Records provided:
'''

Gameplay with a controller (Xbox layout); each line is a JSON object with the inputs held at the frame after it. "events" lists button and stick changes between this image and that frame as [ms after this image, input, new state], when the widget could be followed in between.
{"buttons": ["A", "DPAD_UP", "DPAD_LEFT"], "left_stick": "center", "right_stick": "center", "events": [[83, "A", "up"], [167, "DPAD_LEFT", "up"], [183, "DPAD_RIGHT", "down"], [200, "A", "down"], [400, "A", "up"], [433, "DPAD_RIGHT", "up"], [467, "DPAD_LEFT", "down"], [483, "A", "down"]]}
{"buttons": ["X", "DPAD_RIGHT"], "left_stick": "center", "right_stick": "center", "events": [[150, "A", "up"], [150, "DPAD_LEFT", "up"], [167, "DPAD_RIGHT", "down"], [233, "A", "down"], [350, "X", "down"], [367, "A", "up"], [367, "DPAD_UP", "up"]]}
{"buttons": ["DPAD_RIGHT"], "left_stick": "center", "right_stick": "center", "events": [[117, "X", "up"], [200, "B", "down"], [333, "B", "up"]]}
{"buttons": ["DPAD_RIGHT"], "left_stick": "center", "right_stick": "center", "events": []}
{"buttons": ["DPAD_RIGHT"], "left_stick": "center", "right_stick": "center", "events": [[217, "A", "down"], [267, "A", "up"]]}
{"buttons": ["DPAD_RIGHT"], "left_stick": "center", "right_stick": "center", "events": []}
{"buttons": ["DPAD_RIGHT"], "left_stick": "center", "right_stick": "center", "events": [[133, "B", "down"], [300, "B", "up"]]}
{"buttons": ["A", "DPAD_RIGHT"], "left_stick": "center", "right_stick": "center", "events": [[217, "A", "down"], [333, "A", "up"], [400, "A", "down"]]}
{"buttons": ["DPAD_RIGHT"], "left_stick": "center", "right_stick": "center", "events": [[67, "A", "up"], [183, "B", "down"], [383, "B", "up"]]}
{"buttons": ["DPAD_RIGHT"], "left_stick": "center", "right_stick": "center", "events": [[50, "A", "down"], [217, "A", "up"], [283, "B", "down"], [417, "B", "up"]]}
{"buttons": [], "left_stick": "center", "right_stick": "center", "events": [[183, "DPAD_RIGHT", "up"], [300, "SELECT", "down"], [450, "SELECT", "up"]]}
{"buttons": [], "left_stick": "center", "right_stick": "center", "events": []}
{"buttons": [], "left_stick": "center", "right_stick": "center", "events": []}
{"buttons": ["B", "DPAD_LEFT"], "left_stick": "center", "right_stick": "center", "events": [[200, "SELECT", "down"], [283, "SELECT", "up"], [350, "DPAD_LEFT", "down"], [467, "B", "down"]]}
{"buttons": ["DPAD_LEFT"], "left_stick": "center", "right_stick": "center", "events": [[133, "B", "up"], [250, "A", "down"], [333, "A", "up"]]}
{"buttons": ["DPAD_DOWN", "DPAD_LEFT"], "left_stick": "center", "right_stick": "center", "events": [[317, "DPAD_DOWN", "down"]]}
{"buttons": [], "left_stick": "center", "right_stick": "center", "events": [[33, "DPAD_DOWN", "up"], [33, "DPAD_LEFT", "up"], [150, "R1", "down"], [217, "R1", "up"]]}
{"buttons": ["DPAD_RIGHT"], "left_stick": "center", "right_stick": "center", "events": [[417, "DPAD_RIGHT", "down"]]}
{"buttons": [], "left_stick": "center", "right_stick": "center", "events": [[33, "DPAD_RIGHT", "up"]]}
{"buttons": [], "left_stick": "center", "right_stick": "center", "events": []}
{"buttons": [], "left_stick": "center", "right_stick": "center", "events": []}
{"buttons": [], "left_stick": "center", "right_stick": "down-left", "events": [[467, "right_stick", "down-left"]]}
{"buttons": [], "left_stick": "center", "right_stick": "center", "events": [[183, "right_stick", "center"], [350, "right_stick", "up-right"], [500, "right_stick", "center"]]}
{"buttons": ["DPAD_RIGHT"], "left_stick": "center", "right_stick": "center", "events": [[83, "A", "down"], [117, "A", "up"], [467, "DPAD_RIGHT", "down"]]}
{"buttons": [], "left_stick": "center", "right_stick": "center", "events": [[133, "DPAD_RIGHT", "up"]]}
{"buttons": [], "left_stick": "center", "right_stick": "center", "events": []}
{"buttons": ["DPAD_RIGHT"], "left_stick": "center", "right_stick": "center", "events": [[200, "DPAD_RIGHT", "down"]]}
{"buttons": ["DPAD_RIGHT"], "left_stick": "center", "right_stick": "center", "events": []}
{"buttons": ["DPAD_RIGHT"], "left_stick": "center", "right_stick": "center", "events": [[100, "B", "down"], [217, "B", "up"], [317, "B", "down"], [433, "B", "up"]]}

'''

Directions for this task: Write down all the entries again without a single difference.

Solution for this problem:
Gameplay with a controller (Xbox layout); each line is a JSON object with the inputs held at the frame after it. "events" lists button and stick changes between this image and that frame as [ms after this image, input, new state], when the widget could be followed in between.
{"buttons": ["A", "DPAD_UP", "DPAD_LEFT"], "left_stick": "center", "right_stick": "center", "events": [[83, "A", "up"], [167, "DPAD_LEFT", "up"], [183, "DPAD_RIGHT", "down"], [200, "A", "down"], [400, "A", "up"], [433, "DPAD_RIGHT", "up"], [467, "DPAD_LEFT", "down"], [483, "A", "down"]]}
{"buttons": ["X", "DPAD_RIGHT"], "left_stick": "center", "right_stick": "center", "events": [[150, "A", "up"], [150, "DPAD_LEFT", "up"], [167, "DPAD_RIGHT", "down"], [233, "A", "down"], [350, "X", "down"], [367, "A", "up"], [367, "DPAD_UP", "up"]]}
{"buttons": ["DPAD_RIGHT"], "left_stick": "center", "right_stick": "center", "events": [[117, "X", "up"], [200, "B", "down"], [333, "B", "up"]]}
{"buttons": ["DPAD_RIGHT"], "left_stick": "center", "right_stick": "center", "events": []}
{"buttons": ["DPAD_RIGHT"], "left_stick": "center", "right_stick": "center", "events": [[217, "A", "down"], [267, "A", "up"]]}
{"buttons": ["DPAD_RIGHT"], "left_stick": "center", "right_stick": "center", "events": []}
{"buttons": ["DPAD_RIGHT"], "left_stick": "center", "right_stick": "center", "events": [[133, "B", "down"], [300, "B", "up"]]}
{"buttons": ["A", "DPAD_RIGHT"], "left_stick": "center", "right_stick": "center", "events": [[217, "A", "down"], [333, "A", "up"], [400, "A", "down"]]}
{"buttons": ["DPAD_RIGHT"], "left_stick": "center", "right_stick": "center", "events": [[67, "A", "up"], [183, "B", "down"], [383, "B", "up"]]}
{"buttons": ["DPAD_RIGHT"], "left_stick": "center", "right_stick": "center", "events": [[50, "A", "down"], [217, "A", "up"], [283, "B", "down"], [417, "B", "up"]]}
{"buttons": [], "left_stick": "center", "right_stick": "center", "events": [[183, "DPAD_RIGHT", "up"], [300, "SELECT", "down"], [450, "SELECT", "up"]]}
{"buttons": [], "left_stick": "center", "right_stick": "center", "events": []}
{"buttons": [], "left_stick": "center", "right_stick": "center", "events": []}
{"buttons": ["B", "DPAD_LEFT"], "left_stick": "center", "right_stick": "center", "events": [[200, "SELECT", "down"], [283, "SELECT", "up"], [350, "DPAD_LEFT", "down"], [467, "B", "down"]]}
{"buttons": ["DPAD_LEFT"], "left_stick": "center", "right_stick": "center", "events": [[133, "B", "up"], [250, "A", "down"], [333, "A", "up"]]}
{"buttons": ["DPAD_DOWN", "DPAD_LEFT"], "left_stick": "center", "right_stick": "center", "events": [[317, "DPAD_DOWN", "down"]]}
{"buttons": [], "left_stick": "center", "right_stick": "center", "events": [[33, "DPAD_DOWN", "up"], [33, "DPAD_LEFT", "up"], [150, "R1", "down"], [217, "R1", "up"]]}
{"buttons": ["DPAD_RIGHT"], "left_stick": "center", "right_stick": "center", "events": [[417, "DPAD_RIGHT", "down"]]}
{"buttons": [], "left_stick": "center", "right_stick": "center", "events": [[33, "DPAD_RIGHT", "up"]]}
{"buttons": [], "left_stick": "center", "right_stick": "center", "events": []}
{"buttons": [], "left_stick": "center", "right_stick": "center", "events": []}
{"buttons": [], "left_stick": "center", "right_stick": "down-left", "events": [[467, "right_stick", "down-left"]]}
{"buttons": [], "left_stick": "center", "right_stick": "center", "events": [[183, "right_stick", "center"], [350, "right_stick", "up-right"], [500, "right_stick", "center"]]}
{"buttons": ["DPAD_RIGHT"], "left_stick": "center", "right_stick": "center", "events": [[83, "A", "down"], [117, "A", "up"], [467, "DPAD_RIGHT", "down"]]}
{"buttons": [], "left_stick": "center", "right_stick": "center", "events": [[133, "DPAD_RIGHT", "up"]]}
{"buttons": [], "left_stick": "center", "right_stick": "center", "events": []}
{"buttons": ["DPAD_RIGHT"], "left_stick": "center", "right_stick": "center", "events": [[200, "DPAD_RIGHT", "down"]]}
{"buttons": ["DPAD_RIGHT"], "left_stick": "center", "right_stick": "center", "events": []}
{"buttons": ["DPAD_RIGHT"], "left_stick": "center", "right_stick": "center", "events": [[100, "B", "down"], [217, "B", "up"], [317, "B", "down"], [433, "B", "up"]]}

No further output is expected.